Harish Chandra Tripathi, Counsel for the applicant contended that the applicant was an old lady aged about 52 years. She has been implicated in the offence only on the basis of memorandum under Section 27 of the Evidence Act given by the co-accused persons. Nothing has been recovered from her possession. FIR is very inconceivable. The applicant is the permanent resident of Indore district. An FIR is completely an abuse of the process of law. In order to harass the applicant and her family members, a false FIR has been launched against her. 

Per contra, Counsel for the respondent/ State opposes the application by submitting that prima facie evidence collected during the investigation, there was sufficient ample evidence available on record, which directly connected the applicant with the alleged crime. Therefore, no interference is warranted.   

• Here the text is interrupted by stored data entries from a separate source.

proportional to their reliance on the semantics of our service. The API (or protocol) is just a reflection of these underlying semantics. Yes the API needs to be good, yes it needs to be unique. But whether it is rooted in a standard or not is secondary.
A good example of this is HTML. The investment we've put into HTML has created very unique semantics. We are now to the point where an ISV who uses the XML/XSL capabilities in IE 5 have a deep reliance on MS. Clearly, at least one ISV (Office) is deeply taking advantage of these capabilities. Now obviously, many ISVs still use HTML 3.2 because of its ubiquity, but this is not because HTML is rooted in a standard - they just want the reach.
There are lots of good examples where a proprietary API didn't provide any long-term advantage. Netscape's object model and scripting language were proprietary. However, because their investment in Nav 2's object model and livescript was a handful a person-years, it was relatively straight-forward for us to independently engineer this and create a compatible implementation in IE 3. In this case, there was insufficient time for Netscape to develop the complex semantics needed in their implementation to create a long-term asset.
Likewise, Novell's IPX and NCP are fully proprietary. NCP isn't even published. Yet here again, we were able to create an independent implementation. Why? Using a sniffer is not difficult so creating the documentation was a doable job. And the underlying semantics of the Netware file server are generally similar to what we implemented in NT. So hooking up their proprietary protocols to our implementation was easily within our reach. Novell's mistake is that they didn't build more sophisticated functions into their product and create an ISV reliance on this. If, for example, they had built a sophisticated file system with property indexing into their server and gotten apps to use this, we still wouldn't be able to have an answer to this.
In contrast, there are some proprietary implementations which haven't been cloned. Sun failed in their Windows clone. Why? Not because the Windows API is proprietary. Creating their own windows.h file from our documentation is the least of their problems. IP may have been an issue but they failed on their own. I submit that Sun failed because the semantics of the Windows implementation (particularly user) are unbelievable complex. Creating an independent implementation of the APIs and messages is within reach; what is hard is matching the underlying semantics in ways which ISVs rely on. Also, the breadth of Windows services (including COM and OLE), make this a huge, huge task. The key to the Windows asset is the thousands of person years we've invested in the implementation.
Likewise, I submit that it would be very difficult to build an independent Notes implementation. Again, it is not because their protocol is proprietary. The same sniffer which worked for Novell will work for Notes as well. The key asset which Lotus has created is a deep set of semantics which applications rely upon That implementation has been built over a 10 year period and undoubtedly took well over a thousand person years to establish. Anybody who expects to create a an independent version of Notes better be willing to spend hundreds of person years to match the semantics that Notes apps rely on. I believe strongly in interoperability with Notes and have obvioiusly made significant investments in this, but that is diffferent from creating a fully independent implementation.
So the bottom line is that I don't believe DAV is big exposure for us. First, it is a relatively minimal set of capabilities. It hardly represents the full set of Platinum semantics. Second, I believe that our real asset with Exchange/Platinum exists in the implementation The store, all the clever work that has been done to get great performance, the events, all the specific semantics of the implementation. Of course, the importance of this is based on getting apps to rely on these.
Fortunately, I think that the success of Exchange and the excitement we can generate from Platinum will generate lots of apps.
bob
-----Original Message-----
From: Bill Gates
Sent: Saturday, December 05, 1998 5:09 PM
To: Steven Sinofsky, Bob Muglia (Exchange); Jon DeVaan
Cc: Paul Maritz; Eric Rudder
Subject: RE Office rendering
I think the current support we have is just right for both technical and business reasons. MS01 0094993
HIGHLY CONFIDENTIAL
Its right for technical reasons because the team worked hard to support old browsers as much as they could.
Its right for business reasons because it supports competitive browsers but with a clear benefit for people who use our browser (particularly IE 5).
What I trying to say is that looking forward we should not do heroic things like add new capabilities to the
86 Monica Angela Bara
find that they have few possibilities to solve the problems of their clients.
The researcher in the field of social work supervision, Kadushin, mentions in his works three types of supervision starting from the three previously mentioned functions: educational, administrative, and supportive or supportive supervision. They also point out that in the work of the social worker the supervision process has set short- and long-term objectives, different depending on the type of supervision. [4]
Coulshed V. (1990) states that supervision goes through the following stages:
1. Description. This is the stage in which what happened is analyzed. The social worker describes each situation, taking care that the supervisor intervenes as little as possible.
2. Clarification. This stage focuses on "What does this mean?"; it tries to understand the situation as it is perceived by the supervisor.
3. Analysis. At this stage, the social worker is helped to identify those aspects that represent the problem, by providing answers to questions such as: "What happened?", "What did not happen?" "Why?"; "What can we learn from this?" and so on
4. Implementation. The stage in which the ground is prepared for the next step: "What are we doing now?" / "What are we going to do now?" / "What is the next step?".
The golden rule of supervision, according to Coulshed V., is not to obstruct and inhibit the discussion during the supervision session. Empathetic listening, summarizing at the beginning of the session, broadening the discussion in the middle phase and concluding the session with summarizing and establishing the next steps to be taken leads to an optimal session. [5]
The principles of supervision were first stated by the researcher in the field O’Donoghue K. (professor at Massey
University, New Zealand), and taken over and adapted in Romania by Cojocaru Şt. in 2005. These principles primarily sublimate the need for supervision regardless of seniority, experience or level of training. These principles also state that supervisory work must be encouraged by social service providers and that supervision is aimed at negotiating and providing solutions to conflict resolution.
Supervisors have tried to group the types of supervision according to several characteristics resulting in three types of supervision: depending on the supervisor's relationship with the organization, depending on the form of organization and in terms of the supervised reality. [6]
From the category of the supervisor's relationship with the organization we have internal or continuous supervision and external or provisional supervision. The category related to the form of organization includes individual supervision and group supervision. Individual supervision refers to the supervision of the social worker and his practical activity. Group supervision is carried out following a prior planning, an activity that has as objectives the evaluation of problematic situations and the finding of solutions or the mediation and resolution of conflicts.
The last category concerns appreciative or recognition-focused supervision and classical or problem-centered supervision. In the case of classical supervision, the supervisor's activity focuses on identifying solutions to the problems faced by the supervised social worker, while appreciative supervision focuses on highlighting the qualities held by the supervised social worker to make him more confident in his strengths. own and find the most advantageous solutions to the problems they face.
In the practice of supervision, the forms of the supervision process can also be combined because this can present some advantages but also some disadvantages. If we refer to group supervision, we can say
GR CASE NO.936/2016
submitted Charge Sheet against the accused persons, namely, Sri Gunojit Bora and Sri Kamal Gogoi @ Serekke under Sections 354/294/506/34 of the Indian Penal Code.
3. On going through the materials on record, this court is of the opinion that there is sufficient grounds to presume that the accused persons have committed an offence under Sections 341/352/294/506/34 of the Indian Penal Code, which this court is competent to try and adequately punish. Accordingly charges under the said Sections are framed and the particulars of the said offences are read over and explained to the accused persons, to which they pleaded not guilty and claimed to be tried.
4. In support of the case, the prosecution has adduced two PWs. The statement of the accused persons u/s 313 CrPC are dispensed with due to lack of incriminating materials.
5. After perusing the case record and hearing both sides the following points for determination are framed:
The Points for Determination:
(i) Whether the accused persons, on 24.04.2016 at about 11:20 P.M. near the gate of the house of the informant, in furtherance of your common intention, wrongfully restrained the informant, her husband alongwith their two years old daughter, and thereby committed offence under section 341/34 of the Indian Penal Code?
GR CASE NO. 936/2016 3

While considering the petition, the Bench observed that the applicant gave a bag of absconded accused but nothing has been found on record that the present applicant directly met with the accused  and also helped him from being apprehended.

The Court observed that to establish an offence under Section 216 of IPC, it must be shown first that, 

(i) there has been an order for the apprehension of a certain person as being guilty of an offence; 
(ii) knowledge by the accused party of that order; and 
(iii) that harbouring or concealing by the accused of the person with the intention of preventing him from being apprehended.   

In the instant case, the only allegation against the applicant is that she helped her husband, who is the main accused in absconding from the legal custody. The story narrated by the complainant in his FIR is highly inconceivable and doubtful, the Court held.

The  applicant has been accused on the basis of a memorandum under Section 27 of the Evidence Act given by the co-accused person, but nothing has been recovered from his possession. Therefore, in the eyes of law, there is no evidential value of the aforesaid memorandum.   

“The word ‘harbour’ used in Section 216 of IPC must be construed liberally. The person at whose instance harbouring is effected commits the offence, but mere giving of meal to those who are proclaimed offenders is not an offence within the meaning of Section 216 because in the absence of any evidence to that effect it cannot be held that the intention of the applicant / accused was to prevent the main accused from being apprehended. It must be shown that it was with an intention of preventing the harboured man from being apprehended”, the Court held.

Looking to the facts and circumstances of the case, the Court found that the applicant is the wife of the main accused, but she neither met her husband directly nor helped him in any manner. In the facts and circumstances of the  case, prosecution has failed to prove that the applicant was harbouring the main accused with an intention to prevent the harboured person from being apprehended. Therefore, the Trial Court has committed an error in framing charges against the applicant for offence punishable under Section 216 and 120-B of IPC.

In view of the aforesaid discussion, the Court is of the considered view that the prosecution of the applicant tantamount to abuse of process of law. Hence, it is a fit case where the inherent power conferred under Section 482 of Cr.P.C. can be exercised. Consequently, the petition is allowed and FIR and further proceedings including the proceedings pending in Criminal Case before the Judicial Magistrate First Class, Ratlam and order of framing charges against the applicant are hereby quashed.